What to do ::
- a) In the NIB internet banking thread below, decide whether each statement agrees with the thread, answering yes or no and quoting the exact words that settle it: (i) twofor1 says Java has to load every time; (ii) kimmage reports that the paper security card has smaller print than the plastic one; (iii) packard was told the bank was first testing the new setup with its own people.
- b) Reproduce word for word the part of the NIB internet banking thread below that runs from "## packard (23" up to and including "get it robbed.".

Text passage ::
# NIB internet banking & the changes



## birdy (21 Nov 2009)

Has anyone else experiance of the changes NIB have made to their internet banking. I am finding it to be a long cumbersome affair to log on. Java seems to have to be downloaded each time, which is quite slow -is there anyway around this, and you need to keep the plastic card with the security key with you all the time. 

I used to love NIB for the ease of use of its ebanking & no fees but very fustrated with it this week. 

Is there anyway I set it so that I just can log in as I used to, I only ever use the home PC for banking.


----------



## niceoneted (21 Nov 2009)

I am also finding it cumbersome. Are they charging for internet use too?? I am not aware of that if they are and I read all the literature.


----------



## justsally (21 Nov 2009)

The new arrangements for NIB online banking are certainly not customer friendly.   Having to retain the ID card in a safe place for use everytime I log on, coupled with having to use a different key code every time is a real pain.


----------



## Complainer (22 Nov 2009)

I got all the bumpf about the new system, and it looks dreadful. The card with the PIN numbers looks to be about 6pt font - large numbers of people will NOT be able to read print this small.

I was using the old system up to a week or two ago, but it looks like they've cut that off.


----------



## packard (22 Nov 2009)

It's a stupid setup alright, I rang them 2 months ago about not being able to log onto any computer but your own to log in, they said they were working on a new setup and they were testing it first with their own people first. They're own people must'nt have seen the hassle with it, it's a joke, going to ring them again this week and see if it's a permanent fix or what.


----------



## twofor1 (22 Nov 2009)

I’m on the new system and don’t have any problems with it.

My user ID and password are in my head and the security card is in my wallet which is always on my person. The font on the security card is no smaller than newspaper print and numbers are in sequence.

Java does have to load on every occasion, but even on my old computer this takes no more than a few seconds. I think the reason for this is no login details will be stored on any computer.

You can now log on from any computer once you have your user ID and password and are in possession of the security card.


----------



## kimmage (22 Nov 2009)

I am not sure if anyone knows yet, but when you log in to NIB eBanking you can order a new Security Card. You have two options, a) the standard credit card type (plastic) b) a larger paper format, they said that the print is larger on the papaer one, I have not seen this as I think the plastic one suits me better.

Just log in and click settings, then you can change the replacment frequency too, its in there you order the new one.


----------



## packard (23 Nov 2009)

twofor1 said:


> My user ID and password are in my head and the security card is in my wallet which is always on my person. The font on the security card is no smaller than newspaper print and numbers are in sequence.
> 
> .


 That's all well and good until you leave your wallet at home some day or you loose, or get it robbed.


----------



## Complainer (24 Nov 2009)

Information provided ::
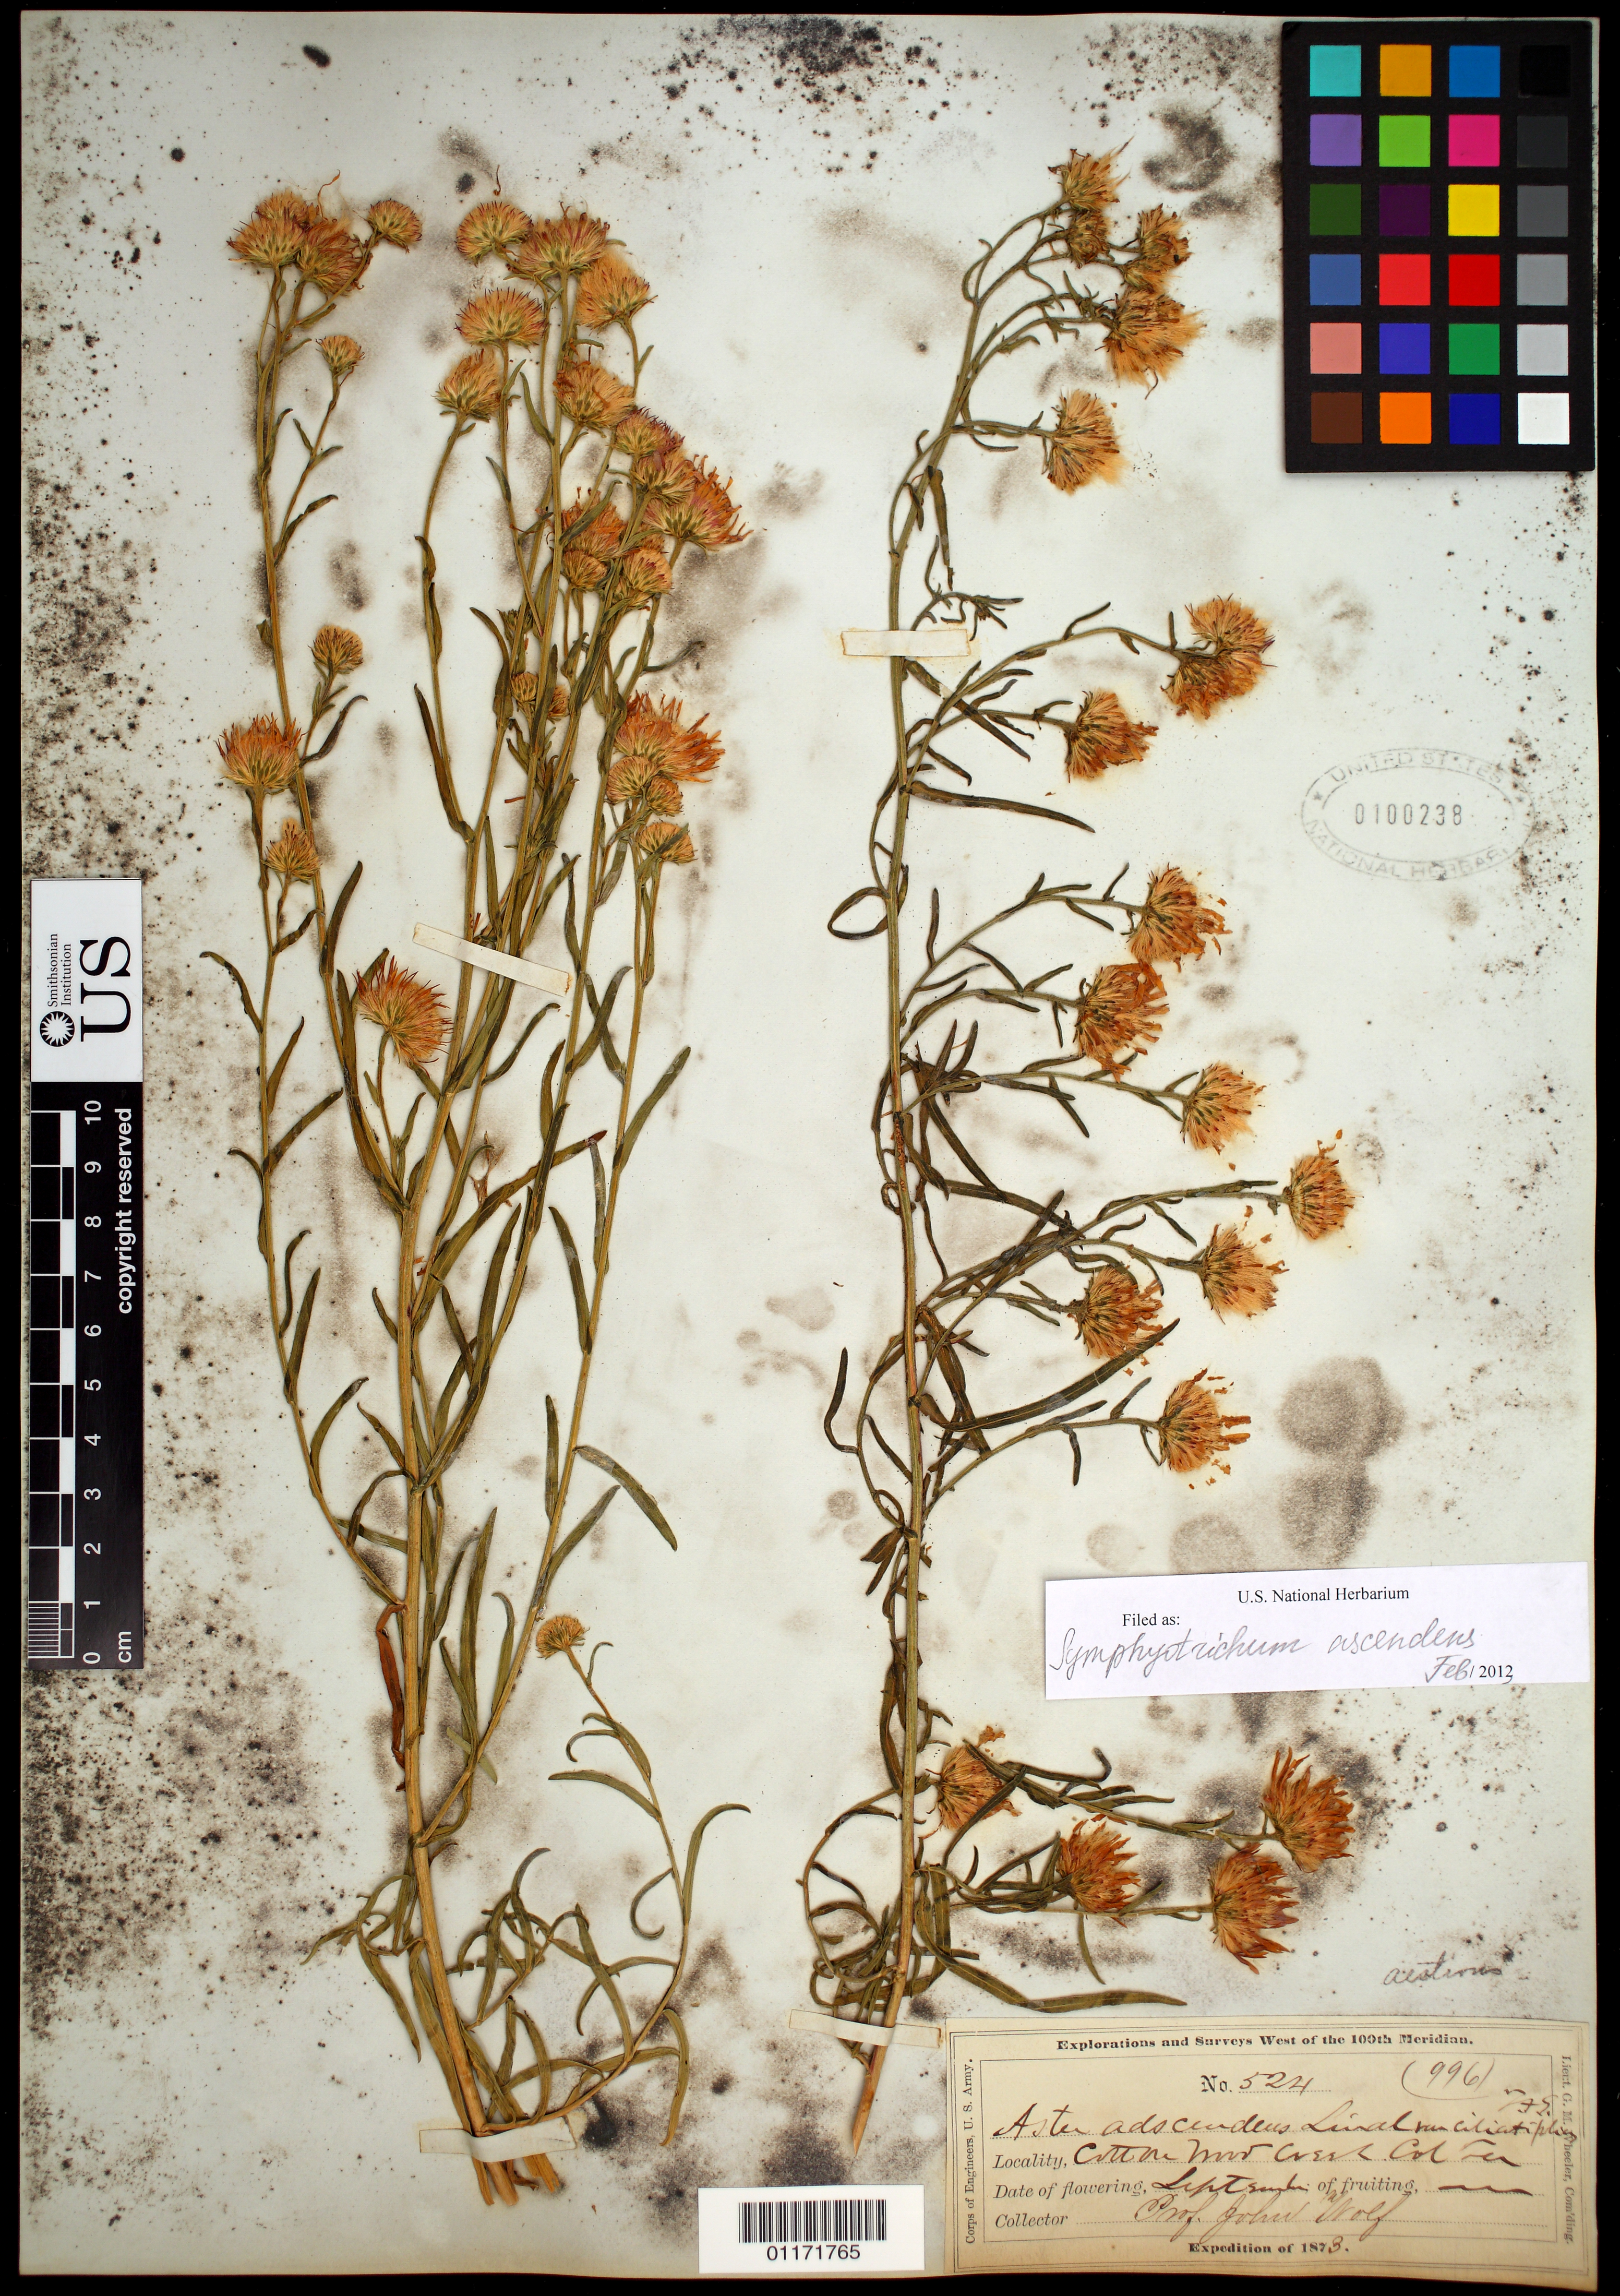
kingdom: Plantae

Replies ::
- a)
(i) Yes: "Java does have to load on every occasion"
(ii) No: "they said that the print is larger on the papaer one"
(iii) Yes: "they were testing it first with their own people first"

- b)
## packard (23 Nov 2009)

twofor1 said:


> My user ID and password are in my head and the security card is in my wallet which is always on my person. The font on the security card is no smaller than newspaper print and numbers are in sequence.
> 
> .


 That's all well and good until you leave your wallet at home some day or you loose, or get it robbed.